▶ [TASK OBJECTIVE]:
Format all of the lines below as a JSON array of strings, with one string for each line and any blank lines omitted.

▶ [RAW RECORDS]:
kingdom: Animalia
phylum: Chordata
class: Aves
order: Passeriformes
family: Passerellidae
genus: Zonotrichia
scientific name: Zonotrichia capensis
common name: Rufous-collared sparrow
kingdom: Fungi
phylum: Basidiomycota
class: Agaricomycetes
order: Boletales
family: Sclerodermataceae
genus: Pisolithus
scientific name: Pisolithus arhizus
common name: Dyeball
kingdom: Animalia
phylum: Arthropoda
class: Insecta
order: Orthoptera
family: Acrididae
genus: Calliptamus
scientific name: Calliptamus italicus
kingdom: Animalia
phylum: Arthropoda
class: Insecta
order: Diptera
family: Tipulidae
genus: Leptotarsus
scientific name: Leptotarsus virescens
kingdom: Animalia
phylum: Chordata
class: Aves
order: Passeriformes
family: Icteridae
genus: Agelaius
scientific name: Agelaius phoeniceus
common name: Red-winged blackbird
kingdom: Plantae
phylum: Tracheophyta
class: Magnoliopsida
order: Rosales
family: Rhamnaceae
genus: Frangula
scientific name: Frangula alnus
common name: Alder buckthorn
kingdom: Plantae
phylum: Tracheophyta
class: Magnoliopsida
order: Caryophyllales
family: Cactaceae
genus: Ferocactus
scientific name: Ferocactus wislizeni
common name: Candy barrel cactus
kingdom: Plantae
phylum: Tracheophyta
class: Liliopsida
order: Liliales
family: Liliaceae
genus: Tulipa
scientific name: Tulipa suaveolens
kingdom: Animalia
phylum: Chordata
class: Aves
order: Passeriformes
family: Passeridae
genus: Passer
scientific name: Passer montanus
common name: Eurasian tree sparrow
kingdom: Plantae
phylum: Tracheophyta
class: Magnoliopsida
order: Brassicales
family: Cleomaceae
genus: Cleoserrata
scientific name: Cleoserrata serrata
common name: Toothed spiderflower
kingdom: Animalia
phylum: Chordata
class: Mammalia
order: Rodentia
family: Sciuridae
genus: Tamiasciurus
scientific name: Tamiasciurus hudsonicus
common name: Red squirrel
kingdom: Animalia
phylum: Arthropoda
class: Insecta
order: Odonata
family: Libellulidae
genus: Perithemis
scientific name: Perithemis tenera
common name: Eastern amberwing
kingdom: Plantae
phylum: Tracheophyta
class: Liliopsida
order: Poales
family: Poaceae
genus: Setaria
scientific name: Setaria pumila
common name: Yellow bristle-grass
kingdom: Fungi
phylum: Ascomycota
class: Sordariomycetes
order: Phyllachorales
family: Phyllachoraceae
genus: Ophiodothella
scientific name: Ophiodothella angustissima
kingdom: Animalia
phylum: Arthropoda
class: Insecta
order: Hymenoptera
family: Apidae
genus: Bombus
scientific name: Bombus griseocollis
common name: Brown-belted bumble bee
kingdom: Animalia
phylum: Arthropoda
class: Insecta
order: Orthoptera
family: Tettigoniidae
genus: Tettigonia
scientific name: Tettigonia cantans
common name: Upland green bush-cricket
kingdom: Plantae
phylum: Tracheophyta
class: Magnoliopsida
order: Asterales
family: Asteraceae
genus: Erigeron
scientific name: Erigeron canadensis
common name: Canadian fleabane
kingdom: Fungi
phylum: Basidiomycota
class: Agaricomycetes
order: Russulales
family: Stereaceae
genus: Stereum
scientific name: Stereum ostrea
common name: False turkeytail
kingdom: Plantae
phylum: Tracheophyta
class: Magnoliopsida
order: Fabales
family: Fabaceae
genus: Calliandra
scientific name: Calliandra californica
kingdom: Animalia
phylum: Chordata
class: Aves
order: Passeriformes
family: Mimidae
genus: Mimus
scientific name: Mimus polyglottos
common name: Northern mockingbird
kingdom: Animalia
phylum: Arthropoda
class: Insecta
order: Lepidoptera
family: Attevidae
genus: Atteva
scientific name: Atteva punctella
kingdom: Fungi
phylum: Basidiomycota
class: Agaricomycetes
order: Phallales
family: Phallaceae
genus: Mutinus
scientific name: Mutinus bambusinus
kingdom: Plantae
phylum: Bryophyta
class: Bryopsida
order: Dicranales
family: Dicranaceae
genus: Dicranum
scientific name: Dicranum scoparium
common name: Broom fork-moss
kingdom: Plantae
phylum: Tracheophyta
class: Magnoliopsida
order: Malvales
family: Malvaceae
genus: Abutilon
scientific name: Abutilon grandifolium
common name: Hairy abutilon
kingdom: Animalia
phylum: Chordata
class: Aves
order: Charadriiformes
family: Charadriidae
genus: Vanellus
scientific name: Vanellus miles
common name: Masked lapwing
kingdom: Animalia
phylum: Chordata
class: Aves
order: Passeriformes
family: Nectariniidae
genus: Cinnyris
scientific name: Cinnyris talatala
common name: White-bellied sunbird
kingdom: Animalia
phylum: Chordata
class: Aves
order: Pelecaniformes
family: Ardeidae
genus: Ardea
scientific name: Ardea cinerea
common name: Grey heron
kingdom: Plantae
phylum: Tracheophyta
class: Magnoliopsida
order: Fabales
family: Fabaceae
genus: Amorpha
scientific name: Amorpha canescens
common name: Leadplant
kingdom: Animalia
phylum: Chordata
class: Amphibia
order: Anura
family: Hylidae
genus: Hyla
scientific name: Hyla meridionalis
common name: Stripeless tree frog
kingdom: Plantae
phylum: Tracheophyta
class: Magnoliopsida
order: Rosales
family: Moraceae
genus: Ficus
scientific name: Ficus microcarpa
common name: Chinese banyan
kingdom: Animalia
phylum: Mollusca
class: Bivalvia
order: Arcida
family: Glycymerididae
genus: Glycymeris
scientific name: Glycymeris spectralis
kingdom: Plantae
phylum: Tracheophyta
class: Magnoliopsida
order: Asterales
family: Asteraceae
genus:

▶ [RESULT BELOW]:
[
  "kingdom: Animalia",
  "phylum: Chordata",
  "class: Aves",
  "order: Passeriformes",
  "family: Passerellidae",
  "genus: Zonotrichia",
  "scientific name: Zonotrichia capensis",
  "common name: Rufous-collared sparrow",
  "kingdom: Fungi",
  "phylum: Basidiomycota",
  "class: Agaricomycetes",
  "order: Boletales",
  "family: Sclerodermataceae",
  "genus: Pisolithus",
  "scientific name: Pisolithus arhizus",
  "common name: Dyeball",
  "kingdom: Animalia",
  "phylum: Arthropoda",
  "class: Insecta",
  "order: Orthoptera",
  "family: Acrididae",
  "genus: Calliptamus",
  "scientific name: Calliptamus italicus",
  "kingdom: Animalia",
  "phylum: Arthropoda",
  "class: Insecta",
  "order: Diptera",
  "family: Tipulidae",
  "genus: Leptotarsus",
  "scientific name: Leptotarsus virescens",
  "kingdom: Animalia",
  "phylum: Chordata",
  "class: Aves",
  "order: Passeriformes",
  "family: Icteridae",
  "genus: Agelaius",
  "scientific name: Agelaius phoeniceus",
  "common name: Red-winged blackbird",
  "kingdom: Plantae",
  "phylum: Tracheophyta",
  "class: Magnoliopsida",
  "order: Rosales",
  "family: Rhamnaceae",
  "genus: Frangula",
  "scientific name: Frangula alnus",
  "common name: Alder buckthorn",
  "kingdom: Plantae",
  "phylum: Tracheophyta",
  "class: Magnoliopsida",
  "order: Caryophyllales",
  "family: Cactaceae",
  "genus: Ferocactus",
  "scientific name: Ferocactus wislizeni",
  "common name: Candy barrel cactus",
  "kingdom: Plantae",
  "phylum: Tracheophyta",
  "class: Liliopsida",
  "order: Liliales",
  "family: Liliaceae",
  "genus: Tulipa",
  "scientific name: Tulipa suaveolens",
  "kingdom: Animalia",
  "phylum: Chordata",
  "class: Aves",
  "order: Passeriformes",
  "family: Passeridae",
  "genus: Passer",
  "scientific name: Passer montanus",
  "common name: Eurasian tree sparrow",
  "kingdom: Plantae",
  "phylum: Tracheophyta",
  "class: Magnoliopsida",
  "order: Brassicales",
  "family: Cleomaceae",
  "genus: Cleoserrata",
  "scientific name: Cleoserrata serrata",
  "common name: Toothed spiderflower",
  "kingdom: Animalia",
  "phylum: Chordata",
  "class: Mammalia",
  "order: Rodentia",
  "family: Sciuridae",
  "genus: Tamiasciurus",
  "scientific name: Tamiasciurus hudsonicus",
  "common name: Red squirrel",
  "kingdom: Animalia",
  "phylum: Arthropoda",
  "class: Insecta",
  "order: Odonata",
  "family: Libellulidae",
  "genus: Perithemis",
  "scientific name: Perithemis tenera",
  "common name: Eastern amberwing",
  "kingdom: Plantae",
  "phylum: Tracheophyta",
  "class: Liliopsida",
  "order: Poales",
  "family: Poaceae",
  "genus: Setaria",
  "scientific name: Setaria pumila",
  "common name: Yellow bristle-grass",
  "kingdom: Fungi",
  "phylum: Ascomycota",
  "class: Sordariomycetes",
  "order: Phyllachorales",
  "family: Phyllachoraceae",
  "genus: Ophiodothella",
  "scientific name: Ophiodothella angustissima",
  "kingdom: Animalia",
  "phylum: Arthropoda",
  "class: Insecta",
  "order: Hymenoptera",
  "family: Apidae",
  "genus: Bombus",
  "scientific name: Bombus griseocollis",
  "common name: Brown-belted bumble bee",
  "kingdom: Animalia",
  "phylum: Arthropoda",
  "class: Insecta",
  "order: Orthoptera",
  "family: Tettigoniidae",
  "genus: Tettigonia",
  "scientific name: Tettigonia cantans",
  "common name: Upland green bush-cricket",
  "kingdom: Plantae",
  "phylum: Tracheophyta",
  "class: Magnoliopsida",
  "order: Asterales",
  "family: Asteraceae",
  "genus: Erigeron",
  "scientific name: Erigeron canadensis",
  "common name: Canadian fleabane",
  "kingdom: Fungi",
  "phylum: Basidiomycota",
  "class: Agaricomycetes",
  "order: Russulales",
  "family: Stereaceae",
  "genus: Stereum",
  "scientific name: Stereum ostrea",
  "common name: False turkeytail",
  "kingdom: Plantae",
  "phylum: Tracheophyta",
  "class: Magnoliopsida",
  "order: Fabales",
  "family: Fabaceae",
  "genus: Calliandra",
  "scientific name: Calliandra californica",
  "kingdom: Animalia",
  "phylum: Chordata",
  "class: Aves",
  "order: Passeriformes",
  "family: Mimidae",
  "genus: Mimus",
  "scientific name: Mimus polyglottos",
  "common name: Northern mockingbird",
  "kingdom: Animalia",
  "phylum: Arthropoda",
  "class: Insecta",
  "order: Lepidoptera",
  "family: Attevidae",
  "genus: Atteva",
  "scientific name: Atteva punctella",
  "kingdom: Fungi",
  "phylum: Basidiomycota",
  "class: Agaricomycetes",
  "order: Phallales",
  "family: Phallaceae",
  "genus: Mutinus",
  "scientific name: Mutinus bambusinus",
  "kingdom: Plantae",
  "phylum: Bryophyta",
  "class: Bryopsida",
  "order: Dicranales",
  "family: Dicranaceae",
  "genus: Dicranum",
  "scientific name: Dicranum scoparium",
  "common name: Broom fork-moss",
  "kingdom: Plantae",
  "phylum: Tracheophyta",
  "class: Magnoliopsida",
  "order: Malvales",
  "family: Malvaceae",
  "genus: Abutilon",
  "scientific name: Abutilon grandifolium",
  "common name: Hairy abutilon",
  "kingdom: Animalia",
  "phylum: Chordata",
  "class: Aves",
  "order: Charadriiformes",
  "family: Charadriidae",
  "genus: Vanellus",
  "scientific name: Vanellus miles",
  "common name: Masked lapwing",
  "kingdom: Animalia",
  "phylum: Chordata",
  "class: Aves",
  "order: Passeriformes",
  "family: Nectariniidae",
  "genus: Cinnyris",
  "scientific name: Cinnyris talatala",
  "common name: White-bellied sunbird",
  "kingdom: Animalia",
  "phylum: Chordata",
  "class: Aves",
  "order: Pelecaniformes",
  "family: Ardeidae",
  "genus: Ardea",
  "scientific name: Ardea cinerea",
  "common name: Grey heron",
  "kingdom: Plantae",
  "phylum: Tracheophyta",
  "class: Magnoliopsida",
  "order: Fabales",
  "family: Fabaceae",
  "genus: Amorpha",
  "scientific name: Amorpha canescens",
  "common name: Leadplant",
  "kingdom: Animalia",
  "phylum: Chordata",
  "class: Amphibia",
  "order: Anura",
  "family: Hylidae",
  "genus: Hyla",
  "scientific name: Hyla meridionalis",
  "common name: Stripeless tree frog",
  "kingdom: Plantae",
  "phylum: Tracheophyta",
  "class: Magnoliopsida",
  "order: Rosales",
  "family: Moraceae",
  "genus: Ficus",
  "scientific name: Ficus microcarpa",
  "common name: Chinese banyan",
  "kingdom: Animalia",
  "phylum: Mollusca",
  "class: Bivalvia",
  "order: Arcida",
  "family: Glycymerididae",
  "genus: Glycymeris",
  "scientific name: Glycymeris spectralis",
  "kingdom: Plantae",
  "phylum: Tracheophyta",
  "class: Magnoliopsida",
  "order: Asterales",
  "family: Asteraceae",
  "genus:"
]